For example, the allocation of shared memory with the 3rd argument of the kernel launch, in your previous explanation it says it is the size of the allocation and not the length of the shared array, dependent on the block size. If I declare the shared array as:

extern __shared__ float s_array[];

In slide 27, where Mark Harris shows the switch with multiple kernel launches, his 3rd argument is just “smemSize”. I thought I should launch the kernel with <<< gridSize, blockSize, blockSize * sizeof(float) >>> , as my shared array is of type float and it is not length, but size of allocation. Then I came across Robert Crovella’s answer in https://stackoverflow.com/questions/24419822/efficiently-initializing-shared-memory-array-in-cuda?rq=1, and his declarations are:

#define SSIZE 2592
__shared__ float TMshared[SSIZE];

Hmmm… this looks length to me, now I am confused, so please correct me if I’m wrong. When shared memory is static, it is a normal array declaration. But if it is dynamic, then the allocation is “blockSize * sizeof(type)” as 3rd argument (respecting the 48KB for most cards)?

And as for “g_odata” size, since I have an output array that is as big as the input, I’m pretty sure it has the space to hold intermediate results. However, at the end of the reduction we have:

if (tid == 0) g_odata[blockIdx.x] = sdata[0];

I thought “g_odata” was a 1-element array to hold the final sum while s_data held all the blocks sums, but when I see the index of “g_odata”, now I’m not sure I understood it. And this shuffle-down reduction method, https://devblogs.nvidia.com/faster-parallel-reductions-kepler/, it doesn’t seem to get much love.

That’s correct. For a static allocation, it follows ordinary C programming rules. For dynamic allocation, the size specified via the 3rd kernel config parameter is a size in bytes.

No, that’s not it. I already stated explicitly that they both hold intermediate sums.

The shared memory is an area that the block works in to do various operations. When the block is all done, and has reduced everything to a single number for the data that the block touches, then it stores that single number in one of the locations in g_odata. The reduction normally consists of a kernel launch of a number of blocks. Each block produces a separate intermediate, partial sum. That partial sum, per block, gets stored in g_odata.

You then launch the kernel again, with a single block, to collect all the partial sums together, to combine them into one single number, the final sum, and store that also.

## [Spatial grounding data]
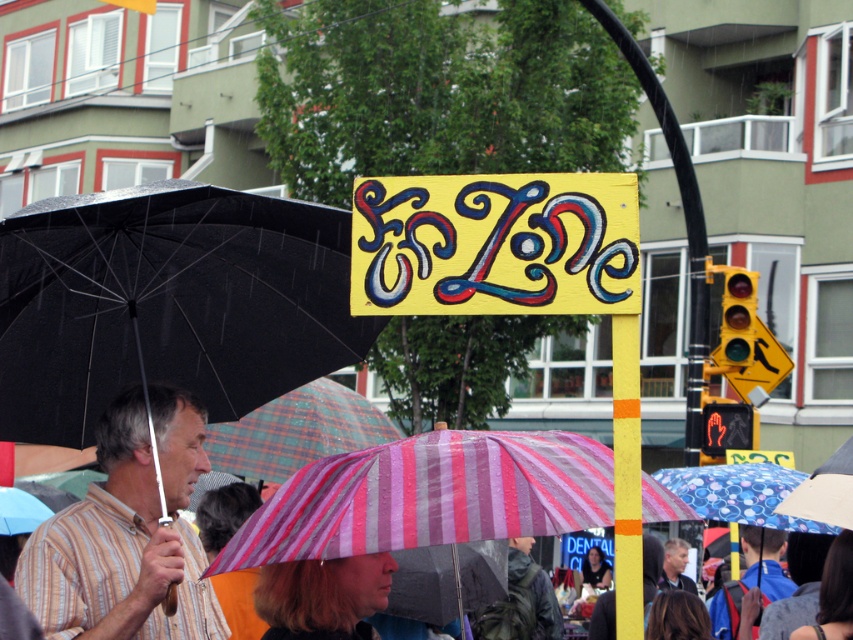
Question: Where is pink striped fabric umbrella at center located in relation to blonde hair at center in the image?

Choices:
 (A) above
 (B) below

Answer: (A)

Question: Does black matte umbrella at upper left have a larger size compared to striped shirt at center?

Choices:
 (A) no
 (B) yes

Answer: (B)

Question: Which point is farther from the camera taking this photo?

Choices:
 (A) (741, 464)
 (B) (349, 534)
 (C) (97, 515)

Answer: (A)

Question: Among these objects, which one is nearest to the camera?

Choices:
 (A) blue dotted fabric umbrella at lower right
 (B) striped shirt at center

Answer: (B)

Question: Which point is farther from the camera taking this photo?

Choices:
 (A) (132, 556)
 (B) (329, 627)
 (C) (711, 467)

Answer: (C)

Question: Is black matte umbrella at upper left to the right of striped shirt at center from the viewer's perspective?

Choices:
 (A) yes
 (B) no

Answer: (A)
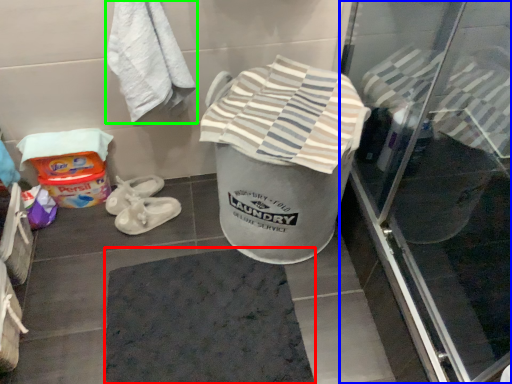
Question: Considering the real-world distances, which object is closest to bath mat (highlighted by a red box)? screen door (highlighted by a blue box) or towel (highlighted by a green box).

Choices:
 (A) screen door
 (B) towel

Answer: (A)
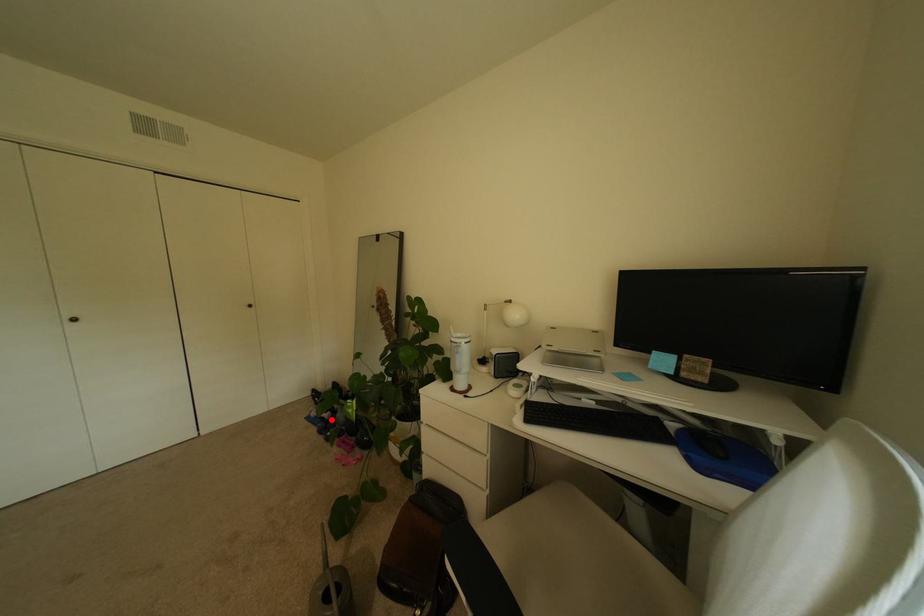
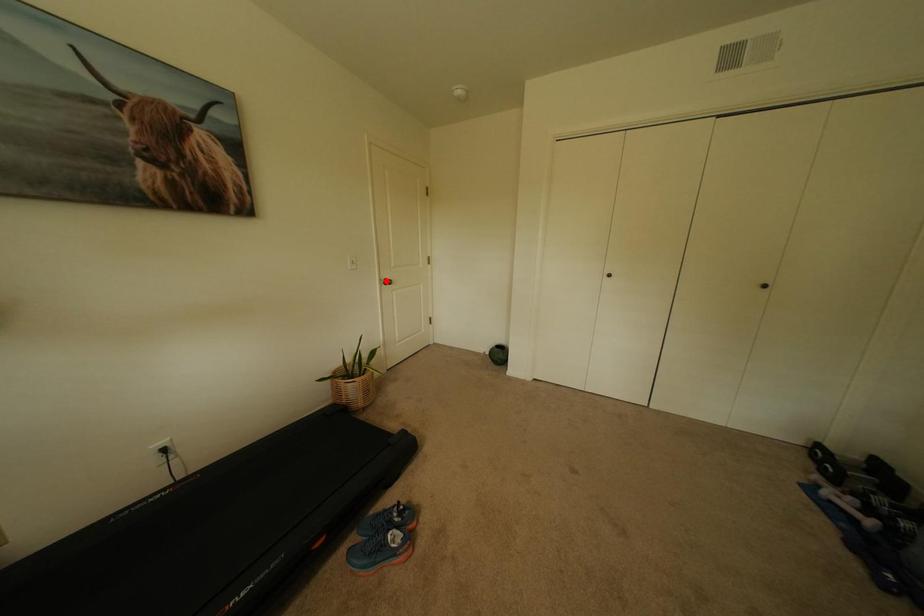
I am providing you with two images of the same scene from different viewpoints. A red point is marked on the first image and another point is marked on the second image. Is the red point in image1 aligned with the point shown in image2?

No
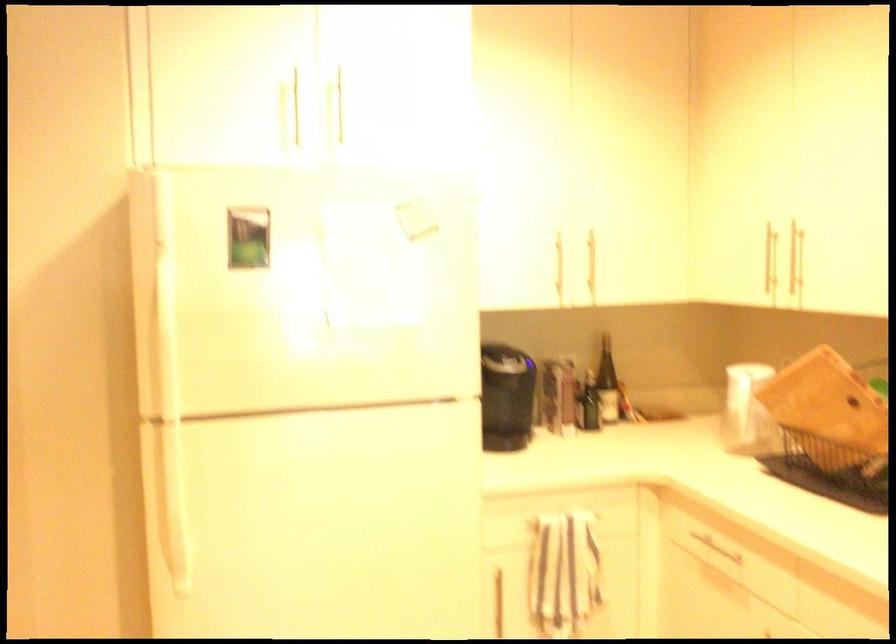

## [REQUIRED TASKS]
1. Answer these from the shared memory thread:
(a) What value is SSIZE defined as?
(b) For dynamic allocation, in what unit is the size given by the 3rd kernel config parameter?
(c) How many blocks are used when the kernel is launched again to combine the partial sums?
2. Can you return the part of the shared memory thread that begins at the words "if (tid == 0)" and stops after "get much love."?
3. Does each statement agree with the shared memory thread? Answer yes or no, quoting the words that decide it.
(a) Slide 27 shows the switch with multiple kernel launches.
(b) The reply confirms that g_odata is a 1-element array holding only the final sum.
(c) Each block's partial sum is stored in g_odata.

## [RESULTS FOR EACH TASK]
1.
(a) 2592
(b) Bytes
(c) A single block

2.
if (tid == 0) g_odata[blockIdx.x] = sdata[0];

I thought “g_odata” was a 1-element array to hold the final sum while s_data held all the blocks sums, but when I see the index of “g_odata”, now I’m not sure I understood it. And this shuffle-down reduction method, https://devblogs.nvidia.com/faster-parallel-reductions-kepler/, it doesn’t seem to get much love.

3.
(a) Yes: "In slide 27, where Mark Harris shows the switch with multiple kernel launches"
(b) No: "No, that’s not it. I already stated explicitly that they both hold intermediate sums."
(c) Yes: "That partial sum, per block, gets stored in g_odata."